Human bones are remarkably plastic and respond surprisingly quickly to change. Put under stress through physical exertion - such as long-distance walking or running - bones gain in strength as the fibres are added or redistributed according to where strains are highest. The ability of bone to adapt to loading is shown by analysis of the skeletons of modern athletes, whose bones show remarkably rapid adaptation to both the intensity and direction of strains.
(Score: 2) by VLM on Wednesday May 14 2014, @09:37PM
My wife's something of a Tai Chi nut and thats the ultimate in low impact, and isn't just balance but there's some weight-lifting-ish aspects to it (holding positions with arms or legs up etc), so
Arch Phys Med Rehabil 2007;88:673-80.
http://www.treeoflifetaichi.com/Bone_Density.pdf [treeoflifetaichi.com]
Its a review (now 7 years old) of all research done up to '07 on the effect of Tai Chi (aka non impact martial arts exercise, basically) on bone density.

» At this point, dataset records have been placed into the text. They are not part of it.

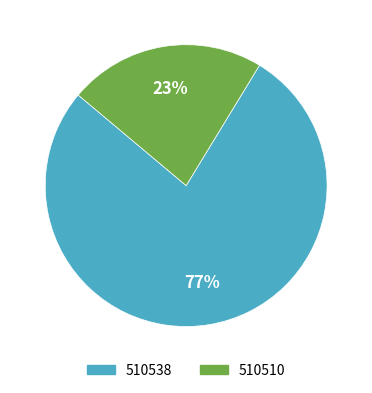

Between 510538 and 510510, which is larger?

510538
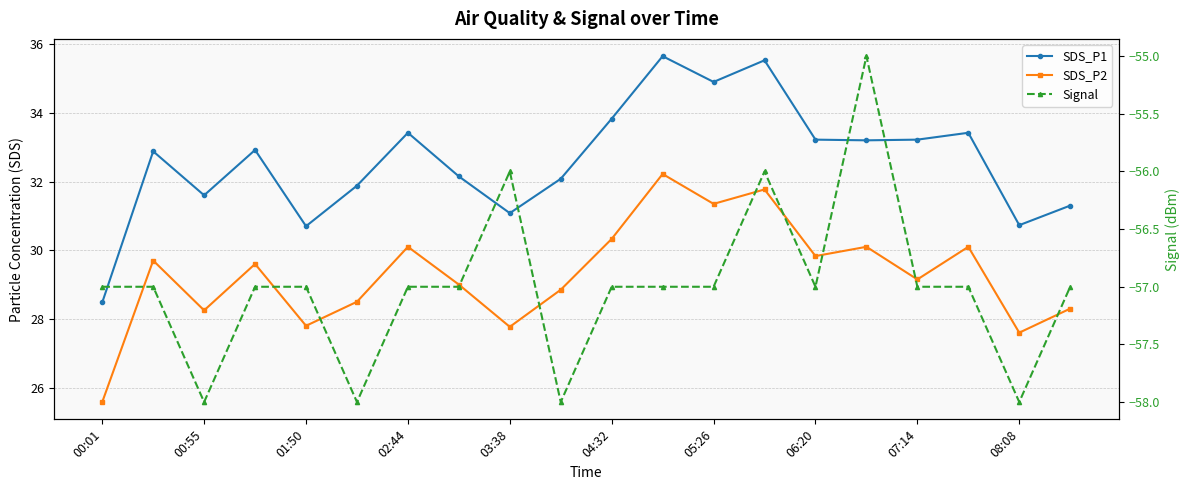

Which series has the largest total across all categories?

SDS_P1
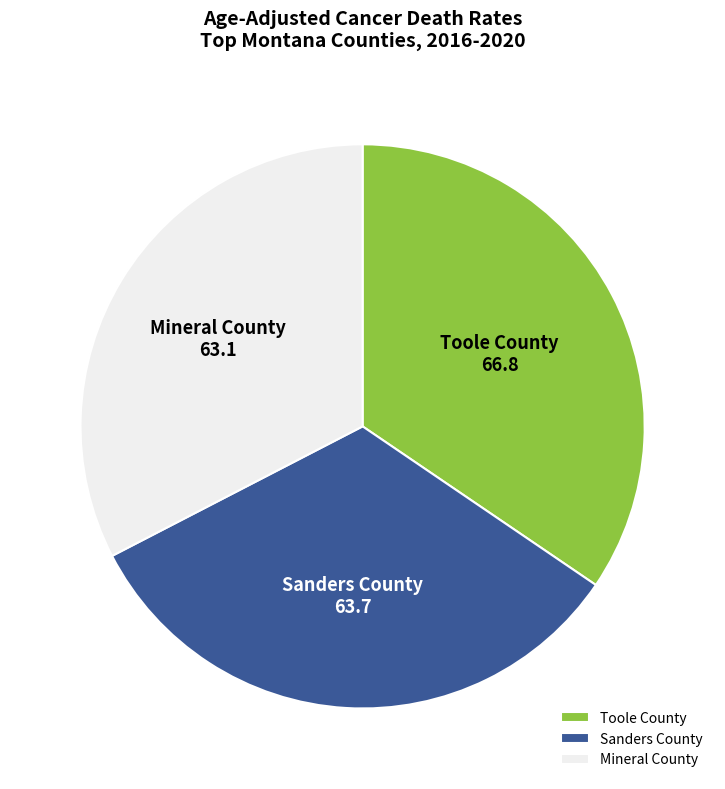

Do Mineral County and Sanders County together represent more than half of the pie?

Yes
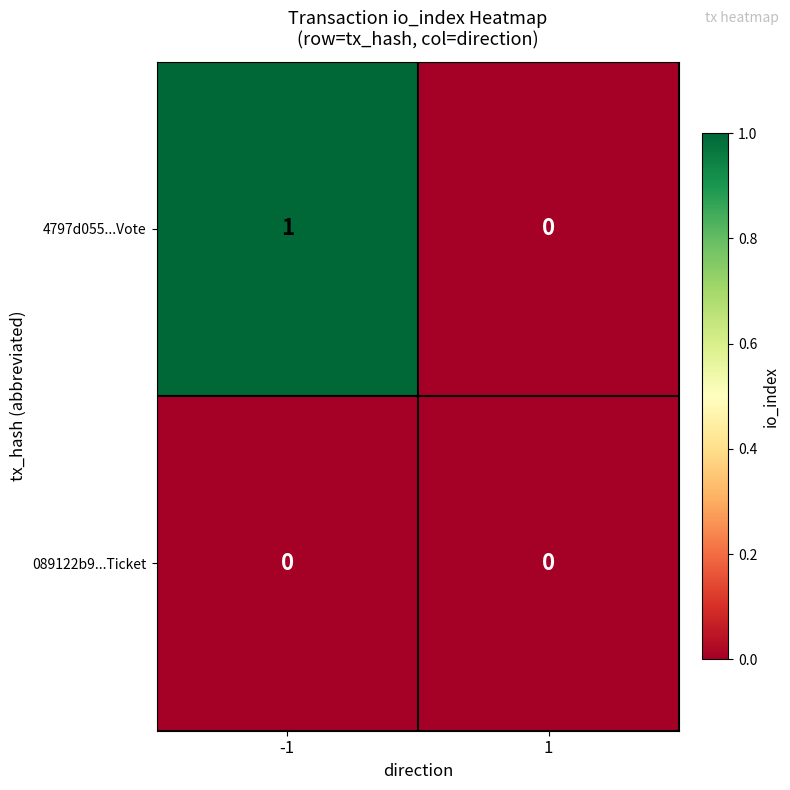

Reading right to left, transcribe all the data shown in this chart.

4797d055...Vote: 0	1
089122b9...Ticket: 0	0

The group average bone density always improved; the survey didn't go into std deviations of the group, which is too bad, because your comment implies the std deviation is quite high and for some people it will be zero.
I suppose for some people with screwed up metabolism nothing they can do will help them; so its hard to say what "doesn't help some people" would mean in practice, even if it is the case.
The survey article does mention that unfortunately up to '07 there hadn't been many formal medical studies and the usual "more spending on research is a great idea; oh did I mention I'm employed as a medical researcher?" cheesiness that stereotypically is in all research papers.
The paper also has a fixation on old women. I would guess the bone density improvements would apply to any human being, perhaps just more significant in old women making the studies numerical results more interesting. Or maybe theres some testosterone thing and it has no effect on dudes. Not sure. I bet this is another cheesy "send more money to researchers to find out" thing.
There may be some interesting research since this '07 article. Or maybe not. But this was state of the art a couple years back.
(Score: 2) by edIII on Wednesday May 14 2014, @09:56PM
Considering the popularity of Tai Chi in Japan I would bet there is plenty of bone density data there and some control groups of women that don't live in Japan, or live in Japan and don't practice Tai Chi.
Technically, lunchtime is at any moment. It's just a wave function.